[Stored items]
----

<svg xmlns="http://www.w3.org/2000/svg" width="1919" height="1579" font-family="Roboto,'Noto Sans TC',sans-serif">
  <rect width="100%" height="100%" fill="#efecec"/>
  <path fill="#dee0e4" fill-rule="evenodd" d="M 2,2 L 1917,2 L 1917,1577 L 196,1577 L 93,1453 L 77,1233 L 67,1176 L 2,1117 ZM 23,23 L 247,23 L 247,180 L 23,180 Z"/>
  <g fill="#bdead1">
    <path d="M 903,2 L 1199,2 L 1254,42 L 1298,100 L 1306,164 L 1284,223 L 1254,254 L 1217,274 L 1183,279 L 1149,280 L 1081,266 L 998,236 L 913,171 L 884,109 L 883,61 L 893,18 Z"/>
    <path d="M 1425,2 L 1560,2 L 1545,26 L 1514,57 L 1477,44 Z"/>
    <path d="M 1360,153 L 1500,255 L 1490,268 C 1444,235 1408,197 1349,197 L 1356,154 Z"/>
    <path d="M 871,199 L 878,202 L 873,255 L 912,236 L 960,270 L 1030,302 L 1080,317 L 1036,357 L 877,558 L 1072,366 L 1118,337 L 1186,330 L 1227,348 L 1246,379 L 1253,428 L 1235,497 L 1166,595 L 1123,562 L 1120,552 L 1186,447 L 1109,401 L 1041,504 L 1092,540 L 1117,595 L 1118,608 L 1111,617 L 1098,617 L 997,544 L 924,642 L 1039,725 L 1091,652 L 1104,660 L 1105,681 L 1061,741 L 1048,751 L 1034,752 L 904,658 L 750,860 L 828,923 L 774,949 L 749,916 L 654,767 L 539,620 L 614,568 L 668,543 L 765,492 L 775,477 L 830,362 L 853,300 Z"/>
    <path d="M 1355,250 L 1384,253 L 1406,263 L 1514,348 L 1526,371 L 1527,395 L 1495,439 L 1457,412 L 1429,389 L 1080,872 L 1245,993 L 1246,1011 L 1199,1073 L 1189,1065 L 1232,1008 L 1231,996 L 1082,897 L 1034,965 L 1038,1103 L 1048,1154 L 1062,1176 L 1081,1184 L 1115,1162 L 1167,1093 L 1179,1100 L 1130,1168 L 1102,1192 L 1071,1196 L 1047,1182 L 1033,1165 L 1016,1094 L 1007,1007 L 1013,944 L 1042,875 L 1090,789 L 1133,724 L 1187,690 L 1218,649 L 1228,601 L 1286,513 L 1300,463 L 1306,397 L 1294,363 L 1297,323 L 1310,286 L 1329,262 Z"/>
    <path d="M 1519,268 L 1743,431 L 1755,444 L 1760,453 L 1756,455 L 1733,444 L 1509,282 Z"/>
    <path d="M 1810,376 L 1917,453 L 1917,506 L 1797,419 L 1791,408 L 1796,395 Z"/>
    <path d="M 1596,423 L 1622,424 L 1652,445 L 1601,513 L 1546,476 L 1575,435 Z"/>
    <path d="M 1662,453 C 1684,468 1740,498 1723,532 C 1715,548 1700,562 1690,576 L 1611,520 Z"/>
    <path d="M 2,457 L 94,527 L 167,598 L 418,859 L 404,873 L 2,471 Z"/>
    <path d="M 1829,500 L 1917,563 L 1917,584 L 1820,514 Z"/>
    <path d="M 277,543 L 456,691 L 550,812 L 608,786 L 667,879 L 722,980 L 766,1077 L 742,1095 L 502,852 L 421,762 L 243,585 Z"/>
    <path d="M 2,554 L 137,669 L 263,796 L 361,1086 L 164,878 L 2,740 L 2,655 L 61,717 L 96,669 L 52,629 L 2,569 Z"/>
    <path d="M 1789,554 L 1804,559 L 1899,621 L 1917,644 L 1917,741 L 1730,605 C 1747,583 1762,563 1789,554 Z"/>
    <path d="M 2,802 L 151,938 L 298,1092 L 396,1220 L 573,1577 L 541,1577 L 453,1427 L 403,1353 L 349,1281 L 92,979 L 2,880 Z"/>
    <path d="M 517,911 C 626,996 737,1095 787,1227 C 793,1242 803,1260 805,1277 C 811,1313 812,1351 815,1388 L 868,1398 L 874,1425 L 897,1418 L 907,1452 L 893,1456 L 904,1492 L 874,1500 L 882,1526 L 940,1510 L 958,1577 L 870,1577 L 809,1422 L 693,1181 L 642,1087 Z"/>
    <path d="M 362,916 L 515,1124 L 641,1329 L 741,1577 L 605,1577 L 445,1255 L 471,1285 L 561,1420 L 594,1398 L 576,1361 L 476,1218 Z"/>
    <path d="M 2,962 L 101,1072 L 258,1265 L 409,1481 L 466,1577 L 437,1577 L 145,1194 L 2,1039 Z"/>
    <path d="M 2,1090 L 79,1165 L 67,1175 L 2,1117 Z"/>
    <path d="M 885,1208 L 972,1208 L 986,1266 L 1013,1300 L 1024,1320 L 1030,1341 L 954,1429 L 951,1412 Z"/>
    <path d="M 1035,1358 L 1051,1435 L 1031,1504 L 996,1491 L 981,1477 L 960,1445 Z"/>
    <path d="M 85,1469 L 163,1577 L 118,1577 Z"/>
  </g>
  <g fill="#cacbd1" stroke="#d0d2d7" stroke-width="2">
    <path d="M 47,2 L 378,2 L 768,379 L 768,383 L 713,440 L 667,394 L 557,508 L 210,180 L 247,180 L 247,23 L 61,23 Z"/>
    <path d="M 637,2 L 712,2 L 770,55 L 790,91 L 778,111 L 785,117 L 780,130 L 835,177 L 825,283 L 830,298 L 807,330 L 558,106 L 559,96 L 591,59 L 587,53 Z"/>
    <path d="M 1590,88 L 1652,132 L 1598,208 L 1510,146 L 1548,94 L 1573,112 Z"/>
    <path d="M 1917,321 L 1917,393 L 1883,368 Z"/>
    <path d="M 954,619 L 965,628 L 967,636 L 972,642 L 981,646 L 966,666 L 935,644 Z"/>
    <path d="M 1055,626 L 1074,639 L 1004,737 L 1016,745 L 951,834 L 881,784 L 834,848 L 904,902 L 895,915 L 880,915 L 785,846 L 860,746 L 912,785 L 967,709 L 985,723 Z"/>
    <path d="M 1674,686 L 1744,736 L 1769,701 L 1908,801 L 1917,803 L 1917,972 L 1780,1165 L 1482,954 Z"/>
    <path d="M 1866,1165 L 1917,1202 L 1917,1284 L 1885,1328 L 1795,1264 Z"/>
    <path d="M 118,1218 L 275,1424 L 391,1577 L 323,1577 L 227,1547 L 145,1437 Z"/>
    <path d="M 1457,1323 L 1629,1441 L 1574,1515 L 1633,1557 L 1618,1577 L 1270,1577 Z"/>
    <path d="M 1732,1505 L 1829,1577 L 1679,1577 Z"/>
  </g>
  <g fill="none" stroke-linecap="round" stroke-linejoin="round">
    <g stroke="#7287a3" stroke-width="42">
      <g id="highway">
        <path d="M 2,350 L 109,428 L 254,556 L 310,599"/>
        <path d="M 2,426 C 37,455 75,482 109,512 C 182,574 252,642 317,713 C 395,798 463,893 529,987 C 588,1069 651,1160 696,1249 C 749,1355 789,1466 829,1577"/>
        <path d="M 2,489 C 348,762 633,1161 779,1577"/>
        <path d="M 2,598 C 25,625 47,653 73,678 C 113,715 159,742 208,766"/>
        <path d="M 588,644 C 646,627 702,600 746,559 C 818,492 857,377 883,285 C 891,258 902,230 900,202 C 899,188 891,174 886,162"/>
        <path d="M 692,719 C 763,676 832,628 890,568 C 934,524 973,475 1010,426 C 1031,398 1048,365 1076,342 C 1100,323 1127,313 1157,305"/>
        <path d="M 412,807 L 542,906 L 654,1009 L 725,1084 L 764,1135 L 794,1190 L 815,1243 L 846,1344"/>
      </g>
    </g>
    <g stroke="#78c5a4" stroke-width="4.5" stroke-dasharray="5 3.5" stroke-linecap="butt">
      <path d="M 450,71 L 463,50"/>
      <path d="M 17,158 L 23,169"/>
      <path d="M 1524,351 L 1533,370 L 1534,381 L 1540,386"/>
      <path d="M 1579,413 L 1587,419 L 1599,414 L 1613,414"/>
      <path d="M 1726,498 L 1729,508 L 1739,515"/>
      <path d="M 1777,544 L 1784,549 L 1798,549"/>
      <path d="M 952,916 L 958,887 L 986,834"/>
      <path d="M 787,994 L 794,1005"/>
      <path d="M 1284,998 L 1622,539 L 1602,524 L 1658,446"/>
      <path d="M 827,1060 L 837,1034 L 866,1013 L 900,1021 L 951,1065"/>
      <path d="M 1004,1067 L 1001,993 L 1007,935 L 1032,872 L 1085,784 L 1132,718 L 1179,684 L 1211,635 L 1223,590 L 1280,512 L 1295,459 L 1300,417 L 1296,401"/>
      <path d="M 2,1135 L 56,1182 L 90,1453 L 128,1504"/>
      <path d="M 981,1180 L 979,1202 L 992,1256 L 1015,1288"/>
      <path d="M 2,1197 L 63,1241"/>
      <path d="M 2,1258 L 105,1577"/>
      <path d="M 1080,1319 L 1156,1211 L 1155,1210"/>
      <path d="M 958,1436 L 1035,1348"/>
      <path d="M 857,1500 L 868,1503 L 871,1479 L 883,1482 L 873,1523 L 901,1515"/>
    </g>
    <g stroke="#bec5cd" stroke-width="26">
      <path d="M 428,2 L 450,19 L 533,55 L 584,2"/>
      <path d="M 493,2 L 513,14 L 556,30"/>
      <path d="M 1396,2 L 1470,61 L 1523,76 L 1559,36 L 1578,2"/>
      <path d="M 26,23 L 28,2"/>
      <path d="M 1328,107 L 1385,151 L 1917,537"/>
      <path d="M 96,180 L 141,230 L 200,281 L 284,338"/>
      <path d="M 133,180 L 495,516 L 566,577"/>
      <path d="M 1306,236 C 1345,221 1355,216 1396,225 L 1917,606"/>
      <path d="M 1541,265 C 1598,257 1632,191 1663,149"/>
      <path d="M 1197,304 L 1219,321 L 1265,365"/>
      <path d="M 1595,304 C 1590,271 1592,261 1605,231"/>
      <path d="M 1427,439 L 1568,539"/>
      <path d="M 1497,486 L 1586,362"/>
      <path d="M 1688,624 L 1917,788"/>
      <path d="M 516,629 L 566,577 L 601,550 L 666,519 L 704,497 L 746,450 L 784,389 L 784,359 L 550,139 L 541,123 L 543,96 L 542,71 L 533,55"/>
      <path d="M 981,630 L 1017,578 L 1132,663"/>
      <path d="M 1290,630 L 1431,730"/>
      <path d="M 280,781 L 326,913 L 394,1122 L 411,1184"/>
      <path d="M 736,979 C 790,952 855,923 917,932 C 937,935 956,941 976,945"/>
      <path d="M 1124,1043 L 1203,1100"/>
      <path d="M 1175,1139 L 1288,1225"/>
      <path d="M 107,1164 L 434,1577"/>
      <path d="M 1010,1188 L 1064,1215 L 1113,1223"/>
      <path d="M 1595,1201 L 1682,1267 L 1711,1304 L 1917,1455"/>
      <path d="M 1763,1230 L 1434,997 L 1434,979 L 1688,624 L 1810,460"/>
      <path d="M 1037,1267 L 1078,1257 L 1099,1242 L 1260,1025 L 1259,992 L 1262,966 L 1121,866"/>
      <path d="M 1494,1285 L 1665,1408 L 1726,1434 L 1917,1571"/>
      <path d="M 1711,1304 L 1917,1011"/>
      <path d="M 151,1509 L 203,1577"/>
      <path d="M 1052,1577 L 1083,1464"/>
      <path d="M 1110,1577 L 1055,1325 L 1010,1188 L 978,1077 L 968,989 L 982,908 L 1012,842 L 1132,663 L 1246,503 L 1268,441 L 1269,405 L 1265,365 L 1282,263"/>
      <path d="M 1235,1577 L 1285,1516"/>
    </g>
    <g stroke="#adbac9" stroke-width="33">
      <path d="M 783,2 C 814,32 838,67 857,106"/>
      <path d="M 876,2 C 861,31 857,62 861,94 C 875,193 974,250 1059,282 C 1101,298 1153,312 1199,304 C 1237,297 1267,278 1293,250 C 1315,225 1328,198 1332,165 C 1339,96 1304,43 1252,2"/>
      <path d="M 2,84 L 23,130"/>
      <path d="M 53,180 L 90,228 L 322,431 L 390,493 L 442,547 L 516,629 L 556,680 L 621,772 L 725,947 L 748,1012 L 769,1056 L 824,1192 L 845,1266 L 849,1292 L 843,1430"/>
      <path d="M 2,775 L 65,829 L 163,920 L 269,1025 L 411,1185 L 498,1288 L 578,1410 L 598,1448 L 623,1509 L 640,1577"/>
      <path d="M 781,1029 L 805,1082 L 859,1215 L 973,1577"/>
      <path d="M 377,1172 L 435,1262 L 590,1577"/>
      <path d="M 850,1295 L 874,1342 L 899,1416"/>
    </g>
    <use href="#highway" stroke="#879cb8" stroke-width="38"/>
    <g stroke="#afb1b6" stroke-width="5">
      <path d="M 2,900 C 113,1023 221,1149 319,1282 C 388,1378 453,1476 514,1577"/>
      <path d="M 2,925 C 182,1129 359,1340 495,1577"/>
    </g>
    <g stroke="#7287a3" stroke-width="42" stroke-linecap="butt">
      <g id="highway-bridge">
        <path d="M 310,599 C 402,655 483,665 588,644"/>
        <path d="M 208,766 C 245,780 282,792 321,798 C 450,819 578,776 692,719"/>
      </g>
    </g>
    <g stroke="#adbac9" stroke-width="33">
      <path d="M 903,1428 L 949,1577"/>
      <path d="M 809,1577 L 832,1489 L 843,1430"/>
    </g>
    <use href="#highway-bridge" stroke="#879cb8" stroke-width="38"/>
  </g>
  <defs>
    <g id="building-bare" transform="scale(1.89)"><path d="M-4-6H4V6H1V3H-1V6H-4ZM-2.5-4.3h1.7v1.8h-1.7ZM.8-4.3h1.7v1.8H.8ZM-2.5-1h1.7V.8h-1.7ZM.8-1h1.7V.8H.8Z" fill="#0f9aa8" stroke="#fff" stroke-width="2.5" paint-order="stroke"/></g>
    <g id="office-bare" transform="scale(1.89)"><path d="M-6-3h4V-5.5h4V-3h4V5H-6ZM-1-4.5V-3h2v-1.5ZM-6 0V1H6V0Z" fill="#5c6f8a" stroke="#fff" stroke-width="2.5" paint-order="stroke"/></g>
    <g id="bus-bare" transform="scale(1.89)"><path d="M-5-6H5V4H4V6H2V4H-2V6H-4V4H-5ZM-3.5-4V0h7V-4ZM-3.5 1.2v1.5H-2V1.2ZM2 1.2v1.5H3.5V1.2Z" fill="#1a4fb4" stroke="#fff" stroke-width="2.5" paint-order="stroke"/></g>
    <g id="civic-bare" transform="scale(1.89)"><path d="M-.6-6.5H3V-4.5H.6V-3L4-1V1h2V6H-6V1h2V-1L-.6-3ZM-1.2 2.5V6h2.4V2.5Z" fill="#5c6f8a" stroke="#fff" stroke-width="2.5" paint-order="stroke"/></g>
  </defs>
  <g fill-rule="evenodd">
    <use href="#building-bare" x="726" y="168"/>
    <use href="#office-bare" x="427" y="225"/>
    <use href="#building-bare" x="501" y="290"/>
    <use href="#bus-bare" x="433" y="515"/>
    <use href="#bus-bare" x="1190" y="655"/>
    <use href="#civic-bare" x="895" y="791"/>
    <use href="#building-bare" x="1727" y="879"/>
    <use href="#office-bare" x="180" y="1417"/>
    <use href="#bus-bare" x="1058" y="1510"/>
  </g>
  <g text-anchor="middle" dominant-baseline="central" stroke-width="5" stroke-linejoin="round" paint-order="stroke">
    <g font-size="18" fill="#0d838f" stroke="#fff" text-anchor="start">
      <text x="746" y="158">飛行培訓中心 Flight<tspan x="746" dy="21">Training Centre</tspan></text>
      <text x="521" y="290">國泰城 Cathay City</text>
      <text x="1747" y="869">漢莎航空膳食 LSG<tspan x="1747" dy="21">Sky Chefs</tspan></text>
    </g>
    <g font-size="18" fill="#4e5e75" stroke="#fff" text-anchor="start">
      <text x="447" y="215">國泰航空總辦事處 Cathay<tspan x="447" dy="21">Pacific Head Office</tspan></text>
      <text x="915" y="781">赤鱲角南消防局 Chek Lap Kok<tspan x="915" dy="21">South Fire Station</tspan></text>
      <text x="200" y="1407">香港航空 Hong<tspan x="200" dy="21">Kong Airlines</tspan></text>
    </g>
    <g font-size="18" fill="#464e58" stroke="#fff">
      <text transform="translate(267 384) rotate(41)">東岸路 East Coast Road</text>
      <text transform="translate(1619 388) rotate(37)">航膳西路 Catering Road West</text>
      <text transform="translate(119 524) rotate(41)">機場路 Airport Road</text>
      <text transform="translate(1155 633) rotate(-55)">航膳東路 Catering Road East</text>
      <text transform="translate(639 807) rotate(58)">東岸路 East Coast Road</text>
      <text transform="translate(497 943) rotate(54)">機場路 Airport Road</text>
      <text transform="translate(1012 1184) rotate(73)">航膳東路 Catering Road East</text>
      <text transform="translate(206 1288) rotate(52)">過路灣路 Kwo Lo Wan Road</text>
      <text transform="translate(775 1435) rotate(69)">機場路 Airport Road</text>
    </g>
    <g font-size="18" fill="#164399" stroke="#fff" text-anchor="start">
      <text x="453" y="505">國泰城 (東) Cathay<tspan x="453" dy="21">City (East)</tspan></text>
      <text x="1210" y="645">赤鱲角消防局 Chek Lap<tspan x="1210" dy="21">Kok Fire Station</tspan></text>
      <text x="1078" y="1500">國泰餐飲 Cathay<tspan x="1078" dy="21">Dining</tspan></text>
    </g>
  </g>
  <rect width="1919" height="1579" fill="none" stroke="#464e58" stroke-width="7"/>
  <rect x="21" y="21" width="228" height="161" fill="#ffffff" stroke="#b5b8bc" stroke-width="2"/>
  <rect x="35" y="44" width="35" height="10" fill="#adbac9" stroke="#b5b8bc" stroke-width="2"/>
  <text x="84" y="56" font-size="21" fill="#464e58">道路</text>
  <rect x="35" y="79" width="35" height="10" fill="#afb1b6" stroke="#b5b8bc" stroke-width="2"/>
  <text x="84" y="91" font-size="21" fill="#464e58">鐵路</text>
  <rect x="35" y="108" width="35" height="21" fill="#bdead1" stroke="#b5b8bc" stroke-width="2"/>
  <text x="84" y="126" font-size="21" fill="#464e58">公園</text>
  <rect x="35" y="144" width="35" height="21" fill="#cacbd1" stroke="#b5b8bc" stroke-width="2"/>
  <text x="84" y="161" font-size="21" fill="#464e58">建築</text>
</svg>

----

> **Exercise**:
Pull every line containing "linejoin" out of the records.

> **Final answer**:
  <g fill="none" stroke-linecap="round" stroke-linejoin="round">
  <g text-anchor="middle" dominant-baseline="central" stroke-width="5" stroke-linejoin="round" paint-order="stroke">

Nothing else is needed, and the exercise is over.